Punctuated equilibrium in the large scale evolution of programming languages

Sergi Valverde and Ricard Solé, "Punctuated equilibrium in the large scale evolution of programming languages", SFI working paper 2014-09-030

Here we study the large scale historical development of programming languages, which have deeply marked social and technological advances in the last half century. We analyse their historical connections using network theory and reconstructed phylogenetic networks. Using both data analysis and network modelling, it is shown that their evolution is highly uneven, marked by innovation events where new languages are created out of improved combinations of different structural components belonging to previous languages. These radiation events occur in a bursty pattern and are tied to novel technological and social niches. The method can be extrapolated to other systems and consistently captures the major classes of languages and the widespread horizontal design exchanges, revealing a punctuated evolutionary path.

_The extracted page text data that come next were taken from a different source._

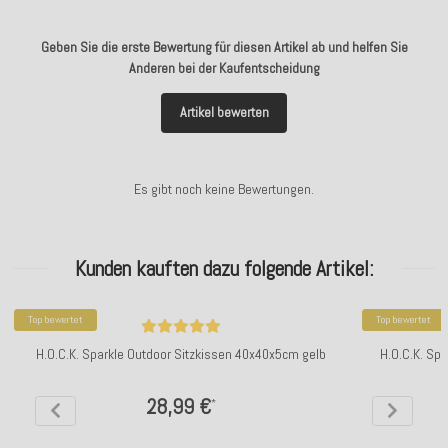
Geben Sie die erste Bewertung für diesen Artikel ab und helfen Sie
Anderen bei der Kaufentscheidung
Artikel bewerten
Es gibt noch keine Bewertungen.
Kunden kauften dazu folgende Artikel:
Top bewertet
Top bewertet
H.O.C.K. Sparkle Outdoor Sitzkissen 40x40x5cm gelb
H.O.C.K. Sp
28,99 €
*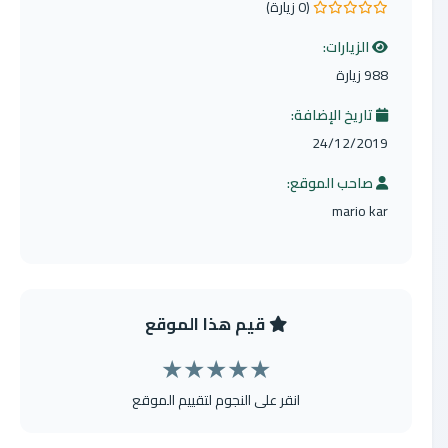
(0 زيارة)
0.0 من 5 نجوم
الزيارات:
988 زيارة
تاريخ الإضافة:
24/12/2019
صاحب الموقع:
mario kar
قيم هذا الموقع
★
★
★
★
★
انقر على النجوم لتقييم الموقع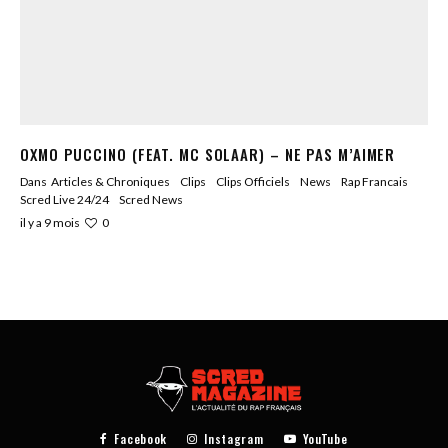
OXMO PUCCINO (FEAT. MC SOLAAR) – NE PAS M’AIMER
Dans
Articles & Chroniques
Clips
Clips Officiels
News
Rap Francais
Scred Live 24/24
Scred News
0
il y a 9 mois
Facebook
Instagram
YouTube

The results developed here are perhaps not that surprising to people familiar with the history of programming languages. But it's interesting to see it all formalized and analyzed.

Cakes, Custard, and Category Theory

Eugenia Cheng's new popular coscience book is out, in the U.K. under the title Cakes, Custard and Category Theory: Easy recipes for understanding complex maths, and in the U.S. under the title How to Bake Pi: An Edible Exploration of the Mathematics of Mathematics:

Most people imagine maths is something like a slow cooker: very useful, but pretty limited in what it can do. Maths, though, isn't just a tool for solving a specific problem - and it's definitely not something to be afraid of. Whether you're a maths glutton or have forgotten how long division works (or never really knew in the first place), the chances are you've missed what really makes maths exciting. Calling on a baker's dozen of entertaining, puzzling examples and mathematically illuminating culinary analogies - including chocolate brownies, iterated Battenberg cakes, sandwich sandwiches, Yorkshire puddings and Möbius bagels - brilliant young academic and mathematical crusader Eugenia Cheng is here to tell us why we should all love maths.

From simple numeracy to category theory ('the mathematics of mathematics'), Cheng takes us through the joys of the mathematical world. Packed with recipes, puzzles to surprise and delight even the innumerate, Cake, Custard & Category Theory will whet the appetite of maths whizzes and arithmophobes alike. (Not to mention aspiring cooks: did you know you can use that slow cooker to make clotted cream?) This is maths at its absolute tastiest.

Cheng, one of the Catsters, gives a guided tour of mathematical thinking and research activities, and through the core philosophy underlying category theory. This is the kind of book you can give to your grandma and grandpa so they can boast to their friends what her grandchildren are doing (and bake you a nice dessert when you come and visit :) ). A pleasant weekend reading.